In un importante studio pubblicato nel 2011 su Obesity è stato valutato l’impatto economico determinato dagli interventi di chirurgia bariatrica in pazienti con un BMI superiore a 35. Lo studio ha identificato 808 pazienti che si erano sottoposti ad un intervento di chirurgia dell’obesità e un gruppo di controllo, con un follow up a 6 e 36 mesi. L’investimento in chirurgia è stato calcolato come la somma di tutte le spese incrementali nel mese antecedente alla chirurgia, durante e nei due mesi successivi. Il risparmio inizia a maturare già dal terzo mese e la spesa totale della chirurgia viene ripagato completamente in media dopo 30 mesi per tutti i tipi di chirurgia e dopo solo 26 mesi nel caso delle tecniche laparoscopiche.
“Secondo un recente Quaderno del Ministero della Salute sull’Obesità in Italia essa riguarda circa il 10% della popolazione, con una maggiore prevalenza nel Sud; ma in tutti i Paesi sviluppati la crescita dei casi è rapidissima” osserva il Professor Federico Spandonaro, Presidente CREA (Consorzio per la Ricerca Economica Applicata in Sanità) “l’OMS stima che siano triplicati negli ultimi 20 anni, con punte di prevalenza del 30% nella popolazione adulta e con costi (comprensivi del sovrappeso) che in alcuni Paesi arrivano a rappresentare il 9% dei costi sanitari (come in USA). Anche assumendo i valori inferiori del range di costo per l’Italia potrebbe voler dire 2-3 miliardi di euro annui, una cifra paragonabile a tagli al fondo sanitario effettuati quest’anno, senza poi considerare i costi indiretti quali le pensioni anticipate e gli impatti negativi sull’occupazione. Ma il vero problema è che, come recentemente affermato in editoriali su riviste prestigiose, la continua crescita dei casi sta a dimostrare il fallimento delle politiche di prevenzione: per la politica sanitaria (e in generale per quella economica) diventa quindi ineludibile darsi una spiegazione di tali fallimenti, impostando nuove e efficaci strategie di azione, che dovranno essere capaci di integrare prevenzione, terapie farmacologiche e chirurgia bariatrica a seconda della loro costo-efficacia nei diversi stadi dell’obesità”.

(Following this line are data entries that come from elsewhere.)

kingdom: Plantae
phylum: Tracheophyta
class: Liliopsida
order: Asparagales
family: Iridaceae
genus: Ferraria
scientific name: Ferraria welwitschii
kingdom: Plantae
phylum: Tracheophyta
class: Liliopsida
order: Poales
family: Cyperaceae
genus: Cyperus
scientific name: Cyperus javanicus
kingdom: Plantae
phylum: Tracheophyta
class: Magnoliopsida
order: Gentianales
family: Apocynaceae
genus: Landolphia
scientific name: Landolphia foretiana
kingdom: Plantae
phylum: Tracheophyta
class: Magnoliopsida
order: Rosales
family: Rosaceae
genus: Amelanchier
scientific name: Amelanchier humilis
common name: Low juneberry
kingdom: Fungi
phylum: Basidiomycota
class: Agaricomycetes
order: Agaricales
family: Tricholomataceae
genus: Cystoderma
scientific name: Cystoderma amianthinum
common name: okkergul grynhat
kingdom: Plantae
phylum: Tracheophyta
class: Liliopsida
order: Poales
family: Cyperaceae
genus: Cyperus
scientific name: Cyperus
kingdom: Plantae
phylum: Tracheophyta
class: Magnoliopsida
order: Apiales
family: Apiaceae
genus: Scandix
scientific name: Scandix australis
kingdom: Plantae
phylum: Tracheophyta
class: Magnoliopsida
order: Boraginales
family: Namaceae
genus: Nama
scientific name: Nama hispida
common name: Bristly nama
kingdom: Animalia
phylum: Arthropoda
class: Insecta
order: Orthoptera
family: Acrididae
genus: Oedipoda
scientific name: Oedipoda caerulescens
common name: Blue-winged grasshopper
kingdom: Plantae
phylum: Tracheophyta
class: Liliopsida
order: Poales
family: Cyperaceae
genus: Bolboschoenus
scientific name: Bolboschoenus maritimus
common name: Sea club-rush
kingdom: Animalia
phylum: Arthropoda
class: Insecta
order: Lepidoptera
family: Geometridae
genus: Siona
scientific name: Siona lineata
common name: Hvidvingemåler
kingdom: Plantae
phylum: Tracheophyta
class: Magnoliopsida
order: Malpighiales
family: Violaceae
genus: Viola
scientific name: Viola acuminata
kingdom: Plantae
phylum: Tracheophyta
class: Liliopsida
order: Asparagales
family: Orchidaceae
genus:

Aggiunge Marino Nonis, esperto di DRG (Presidente CIDIS – Centro Italiano di Documentazione Informazione e Codifica in Sanità e Direttore Sanitario dell’Ospedale Cristo Re di Roma): “Per ciò che riguarda la chirurgia bariatrica, al momento (dal 2009) la classificazione dei ricoveri in uso nel SSN, prevede un unico DRG, il 288, Interventi per Obesità (5.681 € nel DM 18.10.2012) e ricomprende una ventina di interventi, tra complessi e meno complessi, specifici e meno specifici. Troppo poco per definire, anche dal punto di vista della remunerazione, PDTA ovvero percorsi diagnostico-terapeutici-assistenziali lunghi e complessi di pazienti spesso fragili che si debbono sottoporre ad un impegnativo iter terapeutico e di sostegno, chirurgico e non chirurgico, ospedaliero ed extra-ospedaliero, di acuzie e riabilitazione”.